Venue de Macron à Tours : la police protège la com’ du président

Le mercredi 14 mars, tout a été mis en œuvre par les forces de police pour maintenir à distance les opposant-es et donner l’image d’un accueil enthousiaste du président de la République.

Des dizaines de CRS pour empêcher un départ en manifestation, du gaz lacrymogène pour éloigner des étudiant-es qui se contentaient de chanter des slogans contre la loi Vidal, et enfin des policiers en civil pour exfiltrer sans ménagement les derniers opposants chantant « la loi Vidal c’est de la merde » au moment où Macron serrait des mains, devant la mairie de Tours. Un énorme dispositif aura été nécessaire pour donner l’illusion d’un accueil enthousiaste du président en Touraine.

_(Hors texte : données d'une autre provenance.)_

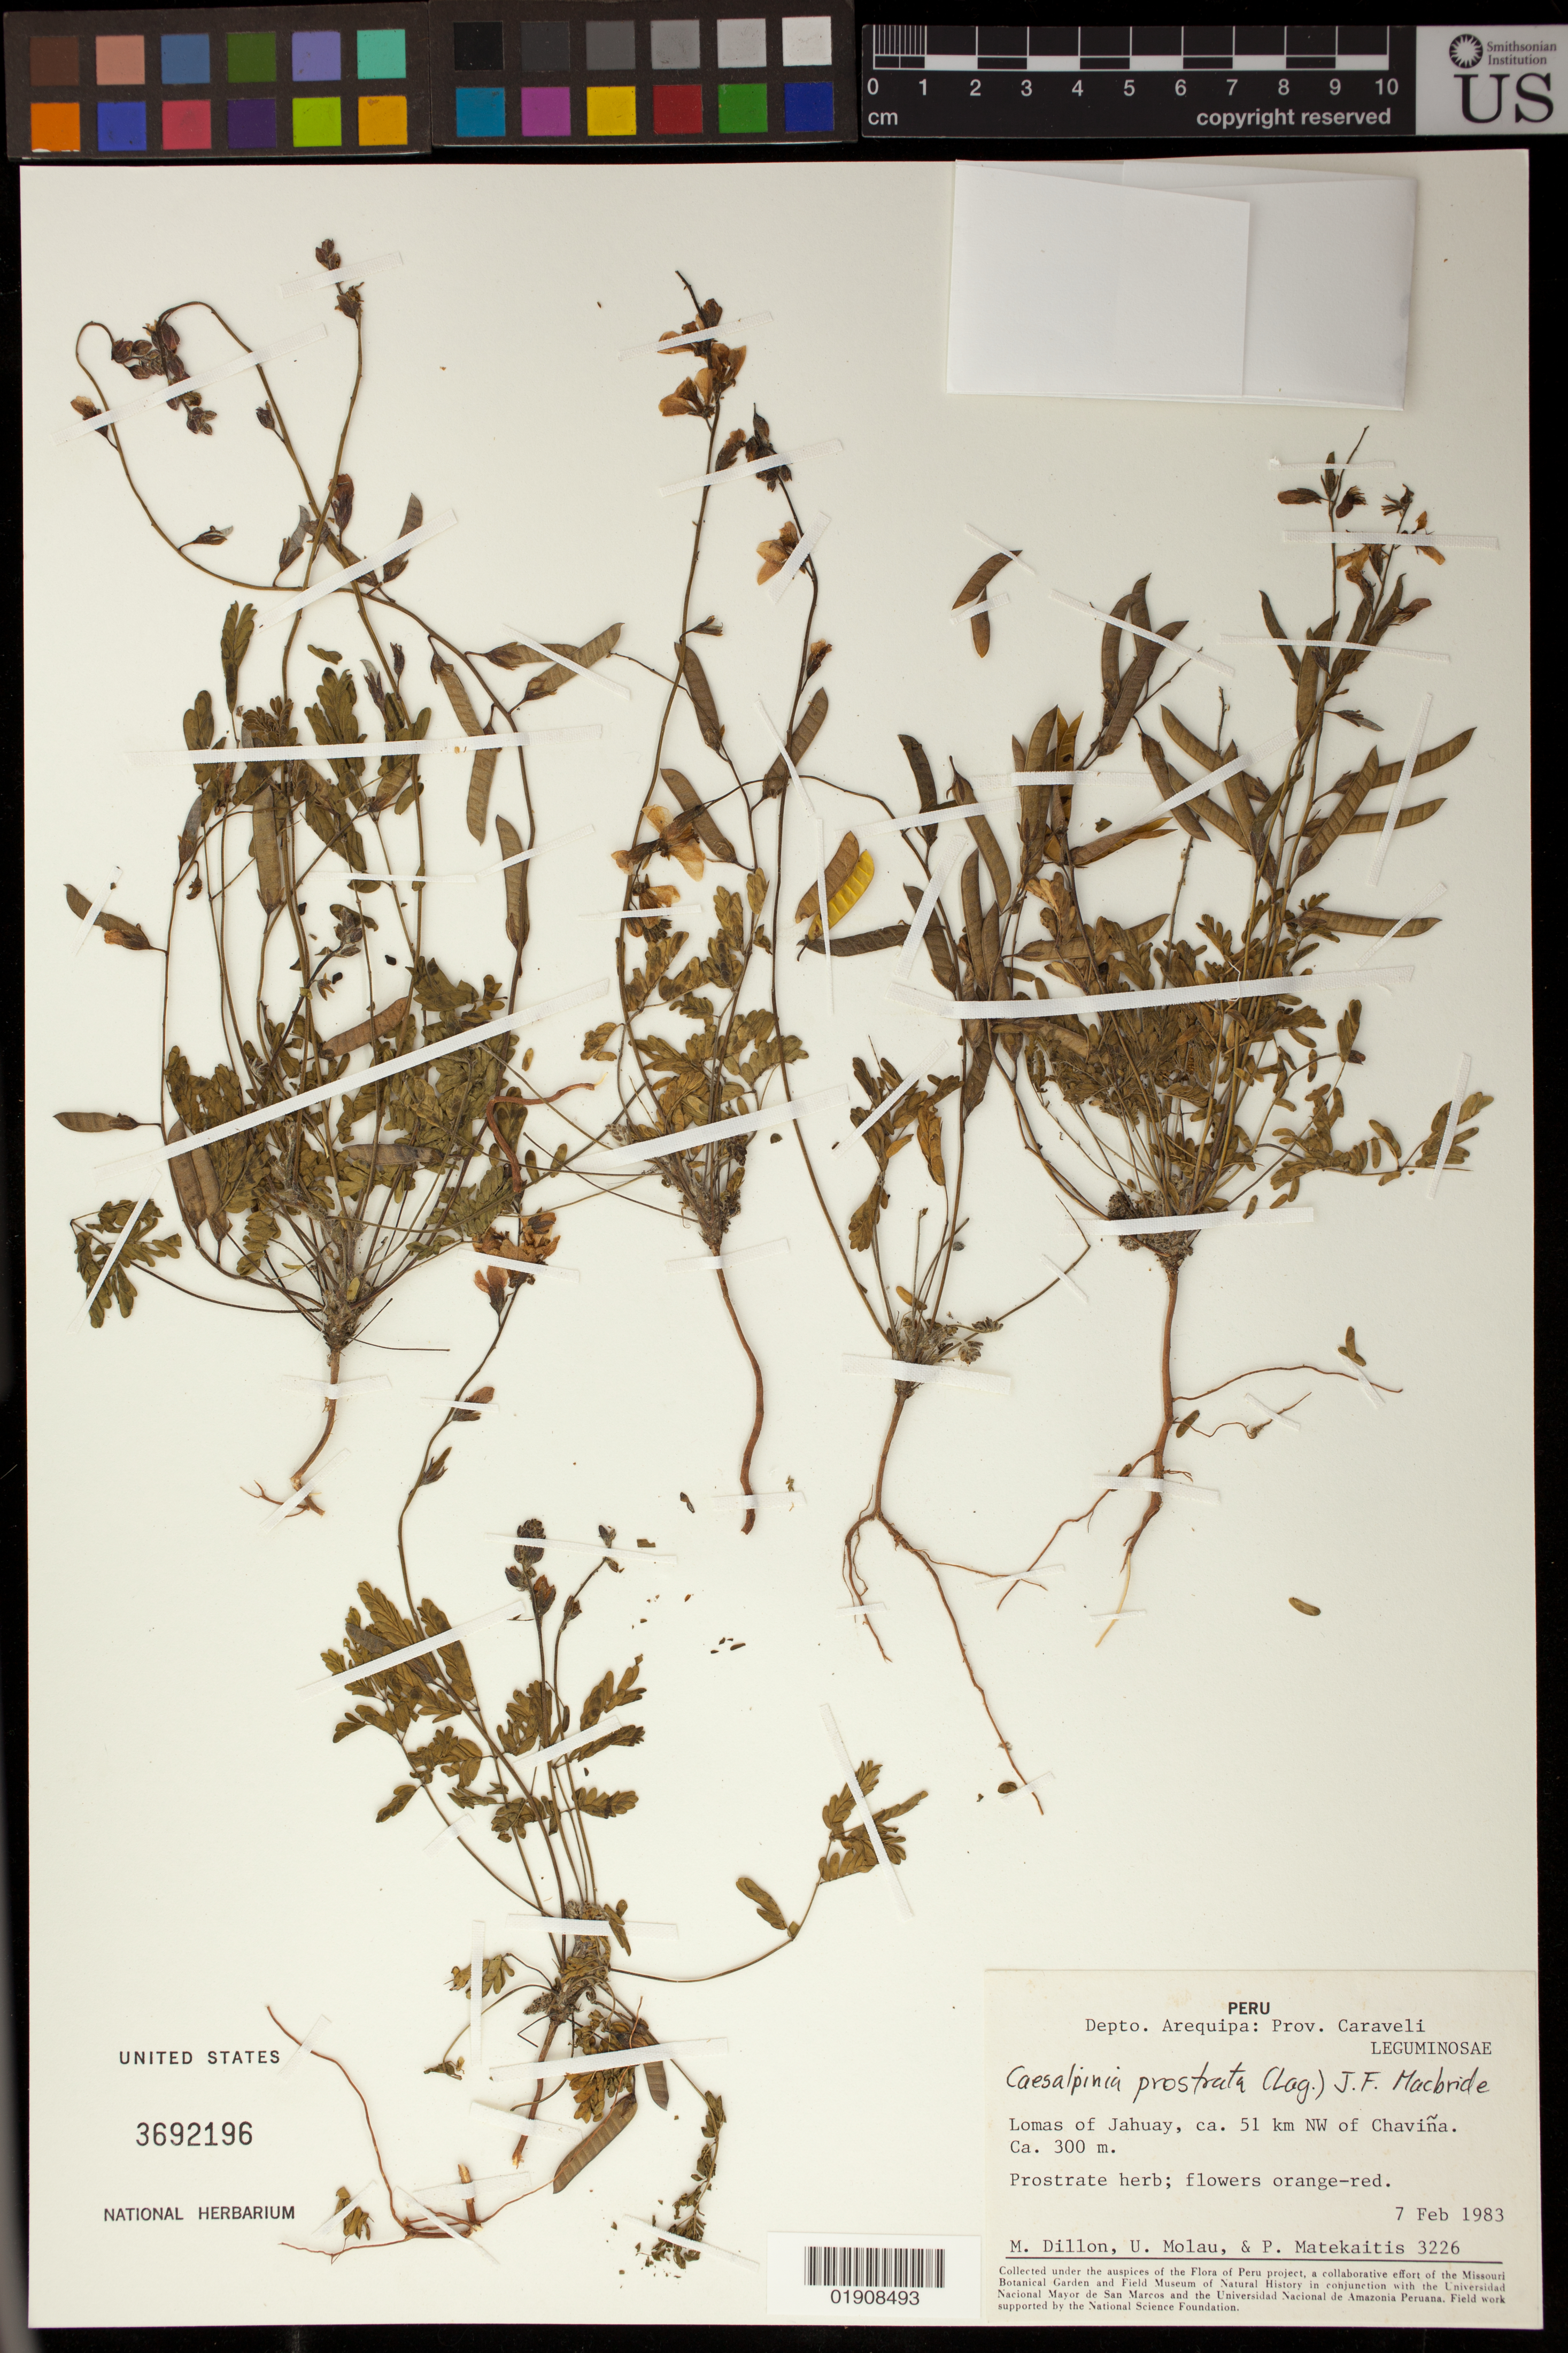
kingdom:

Vers 17h30, environ 300 manifestant-es étaient rassemblé-es place Anatole France pour dénoncer les politiques du gouvernement, notamment en matière sociale et migratoire. Mais la plupart des voies partant de la place sont bloquées, impossible de descendre la rue Nationale pour rejoindre le centre-ville.

La République en Marche

Plus tard, un groupe qui a rejoint la place Jean Jaurès, où le cortège présidentiel est attendu, se fait dégager par une équipe de flics. Témoignage d’une manifestante :

« Nous étions une vingtaine de jeunes pour la plupart étudiants. Nous étions tout d’abord au rassemblement à Anatole France à 17h30, et sommes descendus vers Jean Jaurès en contournant la rue Nationale. Finalement, nous avons essayé d’approcher l’Hôtel de Ville, mais les CRS nous ont empêchés de faire la queue pour passer le contrôle. Là, ils nous ont tous poussés très violemment vers la sortie, emportant au passage d’autres personnes. Des lacrymos ont été utilisées rapidement. Les CRS ont utilisés leurs matraques, alors que le groupe de jeunes était pacifique (juste en train de chanter les chansons de manifs contre la Loi Vidal). Une CRS m’a empêchée de filmer, elle a pris mon téléphone et l’a jeté plus loin. »

Quelques personnes ont néanmoins réussi à se glisser parmi la foule qui attendait l’arrivée d’Emmanuel Macron, après avoir subi fouille et palpations par des policiers en civil équipés de détecteurs de métaux. Sur la vidéo réalisée par le reporter indépendant Alexis Kraland, on entend distinctement des « La loi Vidal, c’est de la merde » et « Macron démission » adressés au président lorsqu’il arrive enfin. Des slogans également captés par le journaliste de La Nouvelle République Nicolas Rimbaux, mais qui ne seront pas évoqués dans le journal paru le lendemain.

Ces slogans d’opposants, qui contreviennent au story telling présidentiel, vaudront à leurs auteurs d’être dégagés de la foule par des policiers en civil. Ce qui n’empêchera pas le député de Tours de parler d’un « Président de la République proche de ses concitoyens, continuellement à leur écoute et disposé à répondre à leurs inquiétudes ». Évidemment, c’est plus simple quand la police a été mobilisée en amont pour faire taire les critiques. Cet épisode, qui en dit long sur l’exercice du pouvoir, ne sera pas évoqué par la presse locale, de La Nouvelle République à 37 degrés [1], qui ont pourtant suivi les moindres faits et gestes du président. Le quotidien local a préféré insister sur une autre manière de l’interpeller :

Avant de monter les marches de l’hôtel de ville, Emmanuel Macron s’offre un bain de foule d’une quinzaine de minutes. Sous une pluie fine, les centaines de Tourangeaux sortent leur téléphone portable (sic). On se bouscule, on cherche la meilleure place. « Un selfie, Monsieur le Président, un selfie. » [2]

Le lendemain, la ministre de la Culture François Nyssen venait à Tours pour présenter le projet de loi sur les fake news.

Notes

[1Quelques images de la première intervention de la police contre les opposants place Jean Jaurès peuvent être vues dans une vidéo publiée sur 37 degrés, mais l’article associé n’en dit pas un mot.

[2"Un selfie, Monsieur le Président !", La Nouvelle République, 15 mars 2018.